Among the nation’s top research centers in diagnosis of Alzheimer’s disease and related disorders, ADRC utilizes outpatient evaluations to enhance scientific study of Alzheimer’s research.

While there is currently no cure for Alzheimer’s, treatment can be prescribed for symptoms, and research for Alzheimer’s has rapidly expanded in the past decades.

Currently, the ADRC focuses on neuropsychiatry, neurophysiology, molecular genetics, epidemiology, neuroscience, and functional and structural imaging to dive deeper into the diagnosis and treatment of Alzheimer’s disease. The center also provides education and counseling for patients and their families and referrals to patient care and support groups.

Brower said the club wants to ensure that students’ voices will be heard in research.

 “What sets us apart from other research groups is our dedication to being a student-centered and student-driven organization,” Brower said.
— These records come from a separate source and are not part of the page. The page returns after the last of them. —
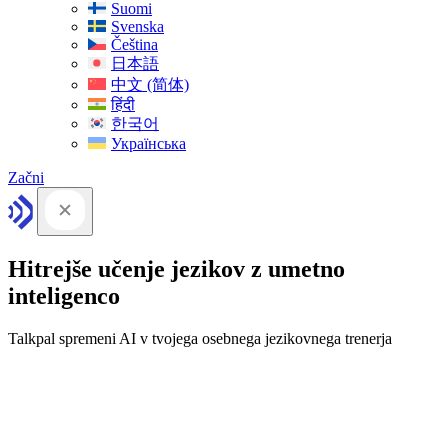
Suomi
Svenska
Čeština
日本語
中文 (简体)
हिंदी
한국어
Українська
Začni
Hitrejše učenje jezikov z umetno
inteligenco
Talkpal spremeni AI v tvojega osebnega jezikovnega trenerja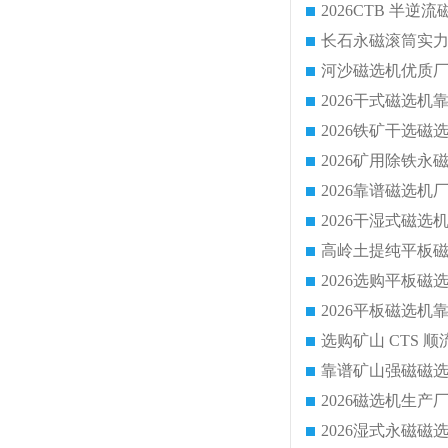
靠谱矿山强磁磁选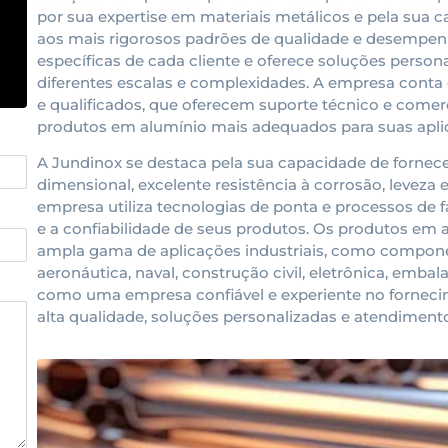
por sua expertise em materiais metálicos e pela sua
aos mais rigorosos padrões de qualidade e desempe
específicas de cada cliente e oferece soluções person
diferentes escalas e complexidades. A empresa conta
e qualificados, que oferecem suporte técnico e comerci
produtos em alumínio mais adequados para suas apli
A Jundinox se destaca pela sua capacidade de fornec
dimensional, excelente resistência à corrosão, leveza 
empresa utiliza tecnologias de ponta e processos de f
e a confiabilidade de seus produtos. Os produtos em
ampla gama de aplicações industriais, como componen
aeronáutica, naval, construção civil, eletrônica, emba
como uma empresa confiável e experiente no forneci
alta qualidade, soluções personalizadas e atendimento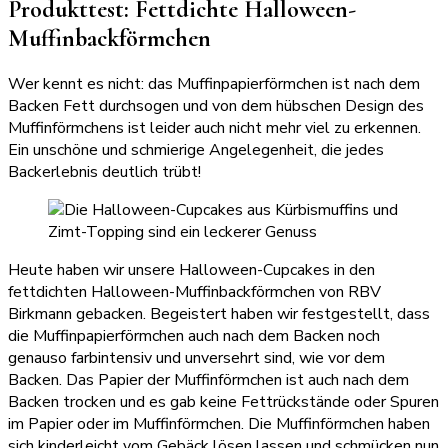
Produkttest: Fettdichte Halloween-
Muffinbackförmchen
Wer kennt es nicht: das Muffinpapierförmchen ist nach dem
Backen Fett durchsogen und von dem hübschen Design des
Muffinförmchens ist leider auch nicht mehr viel zu erkennen.
Ein unschöne und schmierige Angelegenheit, die jedes
Backerlebnis deutlich trübt!
Heute haben wir unsere Halloween-Cupcakes in den
fettdichten Halloween-Muffinbackförmchen von RBV
Birkmann gebacken. Begeistert haben wir festgestellt, dass
die Muffinpapierförmchen auch nach dem Backen noch
genauso farbintensiv und unversehrt sind, wie vor dem
Backen. Das Papier der Muffinförmchen ist auch nach dem
Backen trocken und es gab keine Fettrückstände oder Spuren
im Papier oder im Muffinförmchen. Die Muffinförmchen haben
sich kinderleicht vom Gebäck lösen lassen und schmücken nun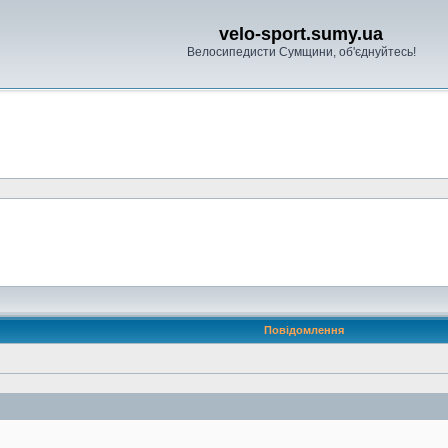
velo-sport.sumy.ua
Велосипедисти Сумщини, об'єднуйтесь!
Повідомлення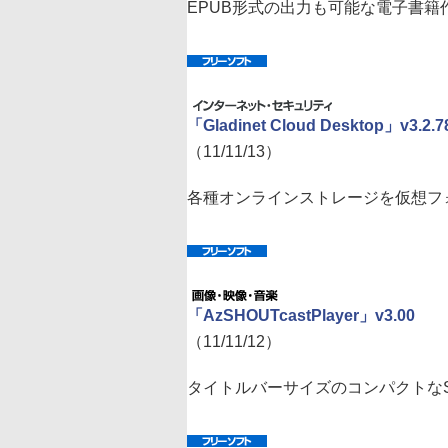
EPUB形式の出力も可能な電子書籍
「Gladinet Cloud Desktop」v3.2.7
（11/11/13）
各種オンラインストレージを仮想フォ
「AzSHOUTcastPlayer」v3.00
（11/11/12）
タイトルバーサイズのコンパクトなSH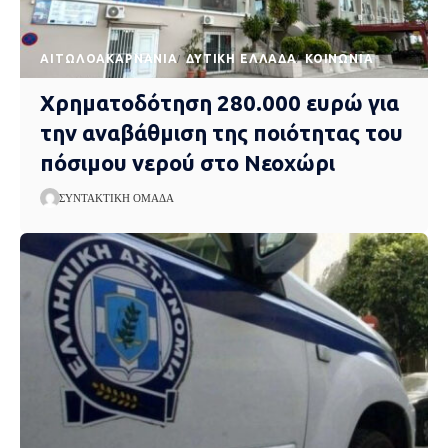
AΙΤΩΛΟΑΚΑΡΝΑΝΊΑ
ΔΥΤΙΚΉ ΕΛΛΆΔΑ
ΚΟΙΝΩΝΊΑ
Χρηματοδότηση 280.000 ευρώ για
την αναβάθμιση της ποιότητας του
πόσιμου νερού στο Νεοχώρι
ΣΥΝΤΑΚΤΙΚΉ ΟΜΆΔΑ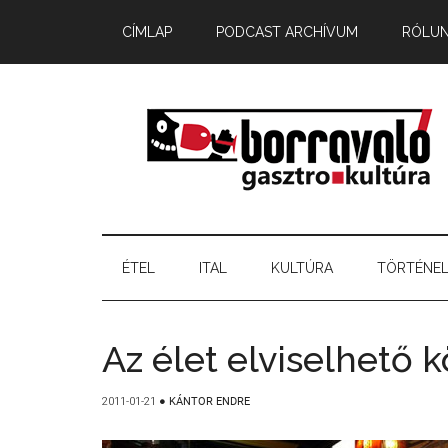
CÍMLAP
PODCAST ARCHÍVUM
RÓLU
ÉTEL
ITAL
KULTÚRA
TÖRTÉNE
Az élet elviselhető
2011-01-21
●
KÁNTOR ENDRE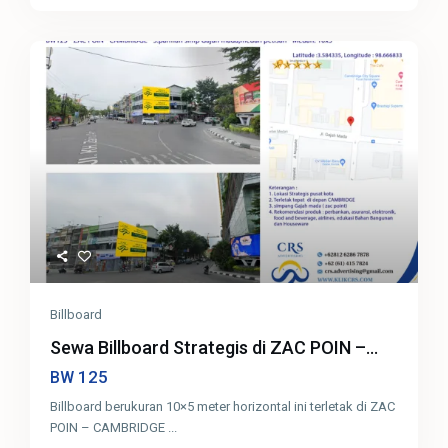
Billboard
Sewa Billboard Strategis di ZAC POIN –...
125
BW
Billboard berukuran 10×5 meter horizontal ini terletak di ZAC
POIN – CAMBRIDGE
...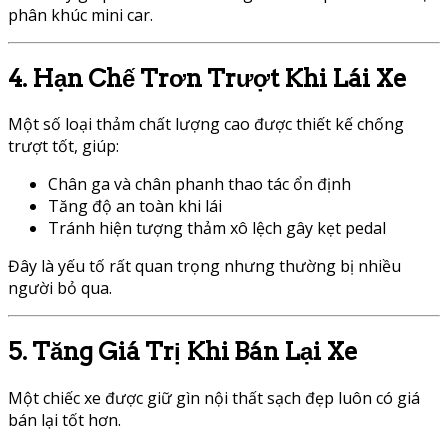
phân khúc mini car.
4. Hạn Chế Trơn Trượt Khi Lái Xe
Một số loại thảm chất lượng cao được thiết kế chống
trượt tốt, giúp:
Chân ga và chân phanh thao tác ổn định
Tăng độ an toàn khi lái
Tránh hiện tượng thảm xô lệch gây kẹt pedal
Đây là yếu tố rất quan trọng nhưng thường bị nhiều
người bỏ qua.
5. Tăng Giá Trị Khi Bán Lại Xe
Một chiếc xe được giữ gìn nội thất sạch đẹp luôn có giá
bán lại tốt hơn.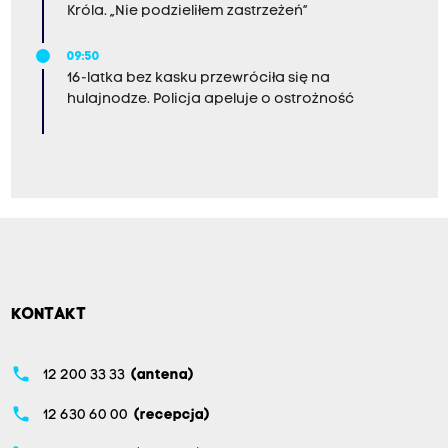
Króla. „Nie podzieliłem zastrzeżeń”
09:50
16-latka bez kasku przewróciła się na
hulajnodze. Policja apeluje o ostrożność
KONTAKT
phone
12 200 33 33
(antena)
phone
12 630 60 00
(recepcja)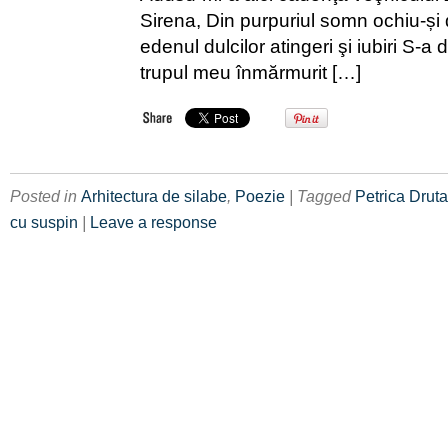
Sirena, Din purpuriul somn ochiu-și
edenul dulcilor atingeri şi iubiri S-a
trupul meu înmărmurit […]
Posted in
Arhitectura de silabe
,
Poezie
| Tagged
Petrica Druta
cu suspin
|
Leave a response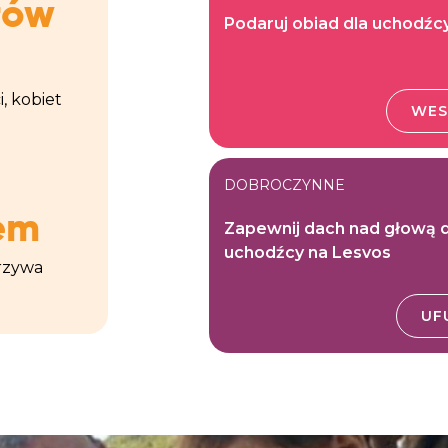
łów
Podaruj obiad dla uchodźcy
, kobiet
WES
DOBROCZYNNE
em
Zapewnij dach nad głową d
uchodźcy na Lesvos
arzywa
UF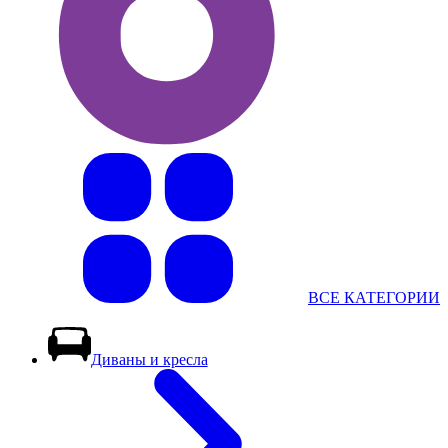
ВСЕ КАТЕГОРИИ
Диваны и кресла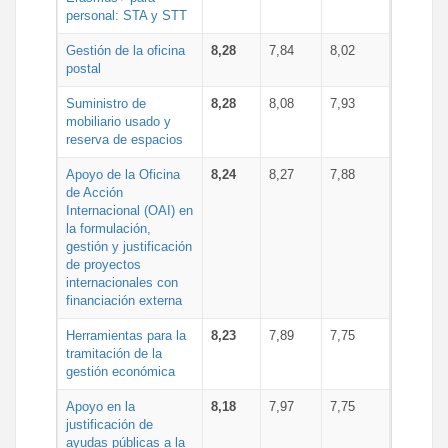
personal: STA y STT
Gestión de la oficina
8,28
7,84
8,02
postal
Suministro de
8,28
8,08
7,93
mobiliario usado y
reserva de espacios
Apoyo de la Oficina
8,24
8,27
7,88
de Acción
Internacional (OAI) en
la formulación,
gestión y justificación
de proyectos
internacionales con
financiación externa
Herramientas para la
8,23
7,89
7,75
tramitación de la
gestión económica
Apoyo en la
8,18
7,97
7,75
justificación de
ayudas públicas a la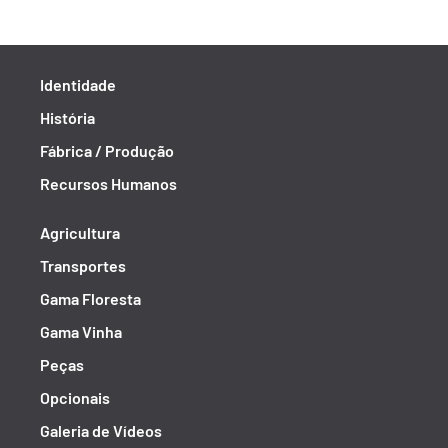
Identidade
História
Fábrica / Produção
Recursos Humanos
Agricultura
Transportes
Gama Floresta
Gama Vinha
Peças
Opcionais
Galeria de Vídeos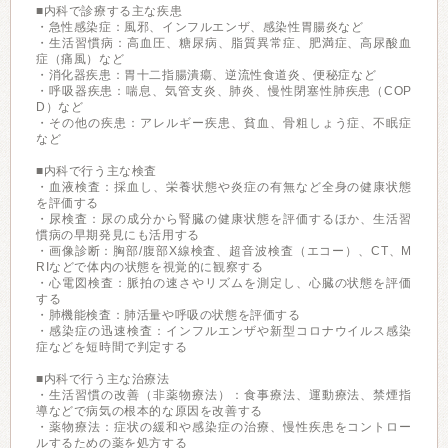
■内科で診療する主な疾患
・急性感染症：風邪、インフルエンザ、感染性胃腸炎など
・生活習慣病：高血圧、糖尿病、脂質異常症、肥満症、高尿酸血
症（痛風）など
・消化器疾患：胃十二指腸潰瘍、逆流性食道炎、便秘症など
・呼吸器疾患：喘息、気管支炎、肺炎、慢性閉塞性肺疾患（COP
D）など
・その他の疾患：アレルギー疾患、貧血、骨粗しょう症、不眠症
など
■内科で行う主な検査
・血液検査：採血し、栄養状態や炎症の有無など全身の健康状態
を評価する
・尿検査：尿の成分から腎臓の健康状態を評価するほか、生活習
慣病の早期発見にも活用する
・画像診断：胸部/腹部X線検査、超音波検査（エコー）、CT、M
RIなどで体内の状態を視覚的に観察する
・心電図検査：脈拍の速さやリズムを測定し、心臓の状態を評価
する
・肺機能検査：肺活量や呼吸の状態を評価する
・感染症の迅速検査：インフルエンザや新型コロナウイルス感染
症などを短時間で判定する
■内科で行う主な治療法
・生活習慣の改善（非薬物療法）：食事療法、運動療法、禁煙指
導などで病気の根本的な原因を改善する
・薬物療法：症状の緩和や感染症の治療、慢性疾患をコントロー
ルするための薬を処方する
Dr. Howard Aizenstein is a geriatric psychiatrist and computer scientist at the Center whose research uses neuroimaging and computational approaches to enhance understanding of mental health in older adults. His goal in working with the ADRC is to better understand the disease, prevent it and treat it.

“There is both basic research aimed at understanding the disease and treatment studies aimed at testing different interventions,” Aizenstein said. “The Alzheimer’s Disease Research Center has many studies looking at mechanisms and treatments. The research education component of the ADRC is working to help connect researchers and trainees at the University.”

Kyrstin Marx, a junior rehabilitation sciences major and business manager for the developing club, aids in research as well.

“We focus on helping to better understand Alzheimer’s disease, to raise awareness for the prevention and to serve as advocates for those with the disease,” Marx said. 

Brower said this is an important issue and encouraged students to get involved.

“Pittsburgh is blessed to have one of the oldest and best-funded ADRCs which is wholeheartedly throwing its weight behind this initiative and is looking to work with undergraduates,” Brower said.